Thursday, March 1, 2012
Cooking Up A Storm
Well, maybe not a storm. More like a little dust devil.
I like cooking--I just don't. Actually, I started teaching myself to cook about 20 years ago, but my wife didn't like what I made and usually (teasingly) shooshed me out of "her" kitchen. In the past 4 or 5 years, I started watching the Food channel and, purely through osmosis, learned things I'd never known or understood before--such things as terminology; which tools to use for what; the indicators of knowing when something was "done."
Over the years I started feeling more comfident in the kitchen. Now, when my wife is out of town, I actually enjoy trying to prepare a meal. I must admit, my biggest downfall is multitasking in trying to prepare more than just a single item meal. I did observe that those on TV worked "smart and not hard" in that they prepared to cook by having previously measured portions in readily available cups, dishes and plates. I also learned that high heat is not necessarily the most effective way to cook. (I can see you giggling, but yes, I didn't know that before.)
When I was child, my grandmother taught me how to make homemade ice cream and that was something I would do at least once every summer when our children were growing up.
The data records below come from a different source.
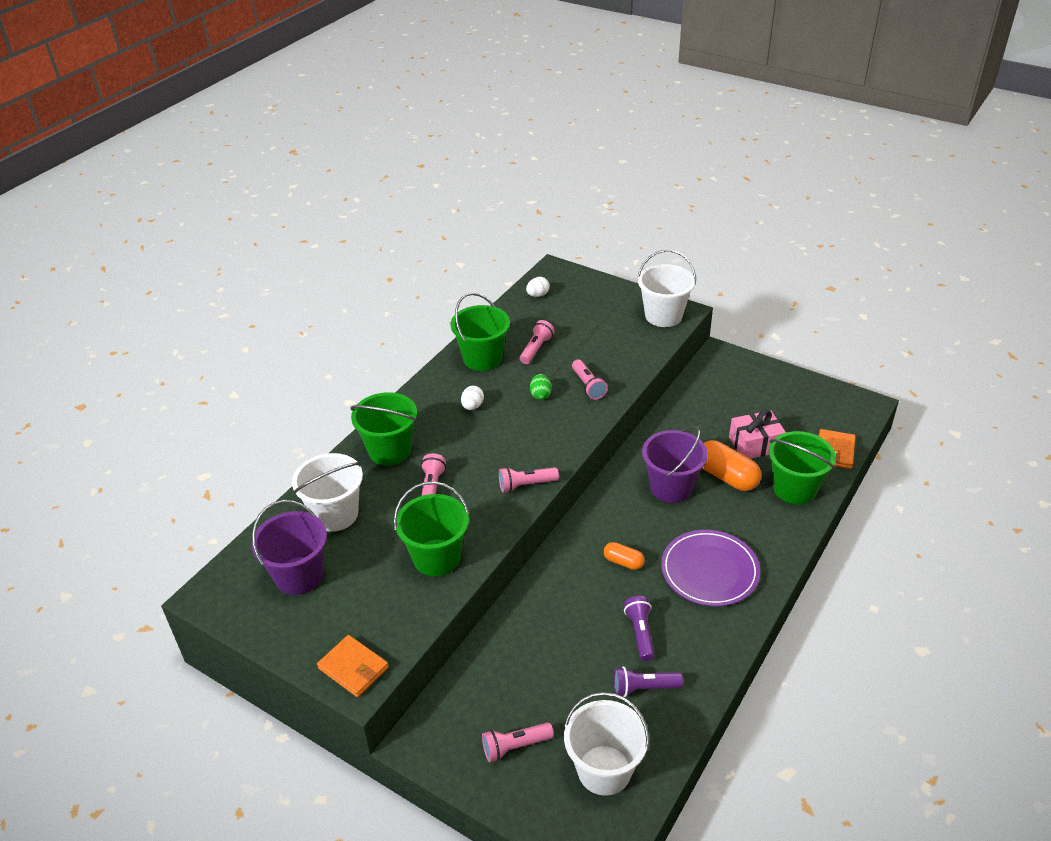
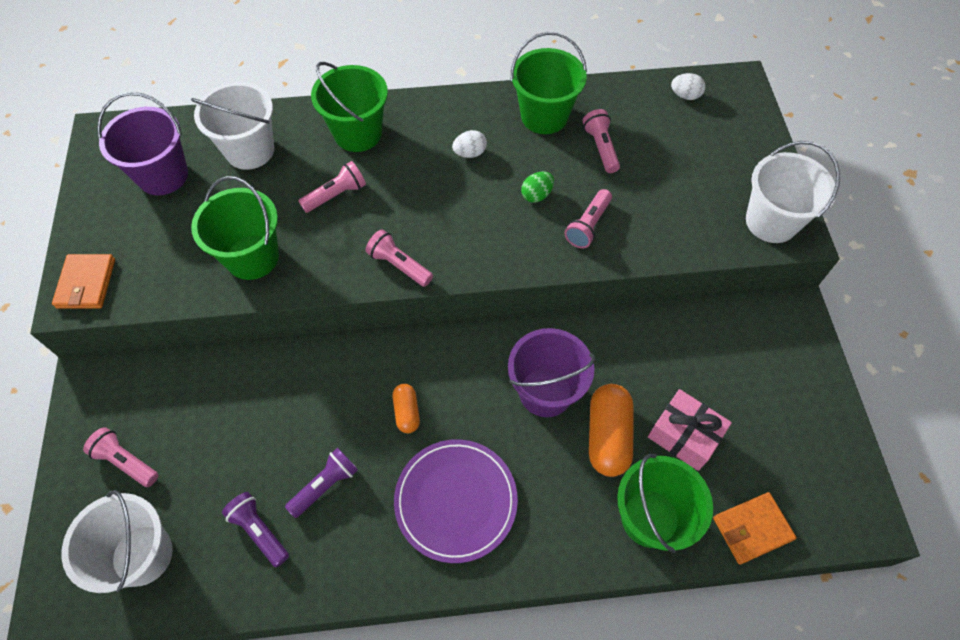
camera: 50 degrees right, 20 degrees up
pink flashlight [520,320,555,364] -> pink flashlight turned 90 degrees counterclockwise [582,109,620,173]

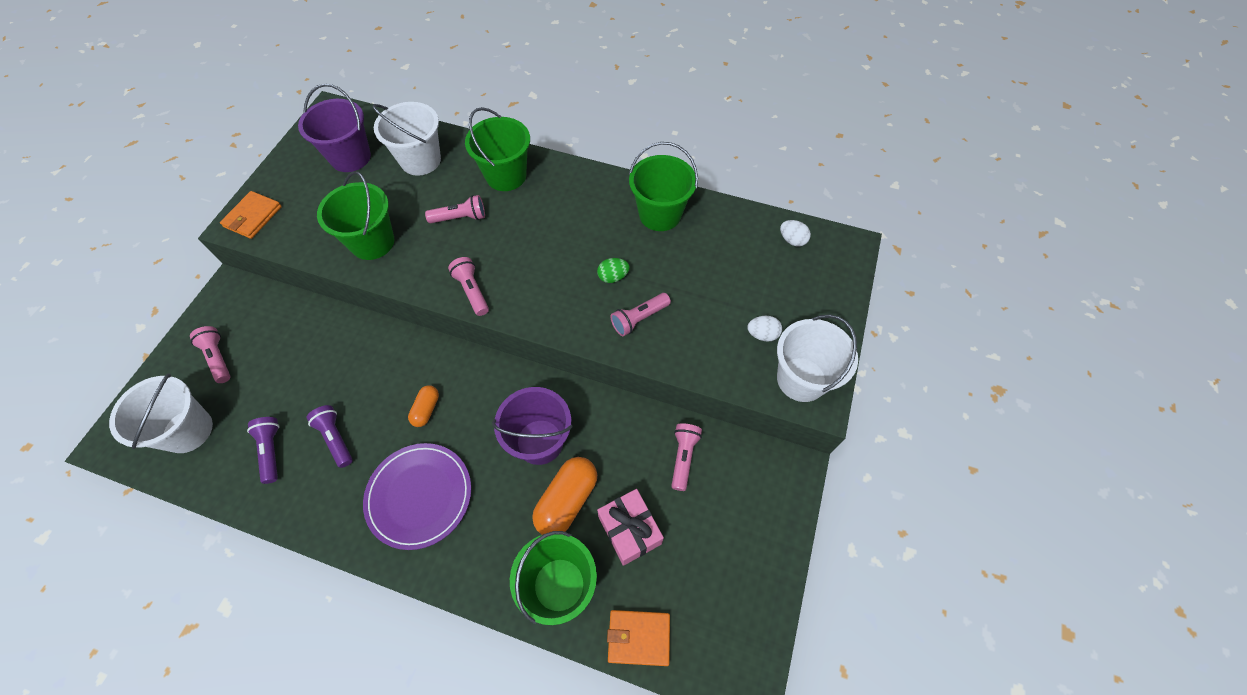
camera: 25 degrees right, 0 degrees up
purple flashlight [285,448,358,518] -> purple flashlight turned 105 degrees counterclockwise [307,405,353,468]
white egg [452,130,487,158] -> white egg moved to [747,316,782,342]
pink flashlight [582,109,620,173] -> pink flashlight moved to [671,423,702,491]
In my teens, my mother taught me how to make a cake. (I have a recipe for a killer chocolate frosting that would even make my mother jealous.... She'd ask: "Why does the cakes you make disappear in a couple days and the ones I make sit around and get thrown out?" I'd laugh and say mine were moist (and they were) and tasted good.)
When I was in my 30's I finally learned how make scrambled eggs. (Hey, it was an achievement for me. I know, you're a professional chef and you find this all quite amusing.) Well, just last week, I got tired of scrambled eggs and wanted to be daring. I wanted to make something really hard--an omelette. So I watched some Youtube videos and then set out to do it--to make a French omelette. (I still struggle with coordinating anything beyond one item. So, I just can't time even making a piece of buttered toast or some hashbrowns. I just get too flustered. So I diced up some ham, pre-grated some sharp cheese, chopped some chives, mixed the egg with a little milk and whipped that with a fork. That was the prep. Next I heated the pan, dropped some butter, then poured the eggs and added the chives. I carefully followed the instructions in the video. Long story made short: It was delicious, but the presentation was lacking--it fell to pieces when I tried to plate it. (Ok, catch your breath and stop laughing so hard.) Oh, and I was actually able to make some tea that was ready just on time for me to plate the eggs.
That's pretty much my experience with cooking. (Altough I do make a great cappacino, that really isn't cooking.)
So, at nearly 61, I can make desserts (oh yeah, I forgot to mention I bought myself a Creme Brulee book and have gotten pretty good with that dessert.) I can scramble eggs and make coffee and I know how to prepare bagels and lox, but that's little more than assembling cold cuts. Even I know you can't call that "cooking."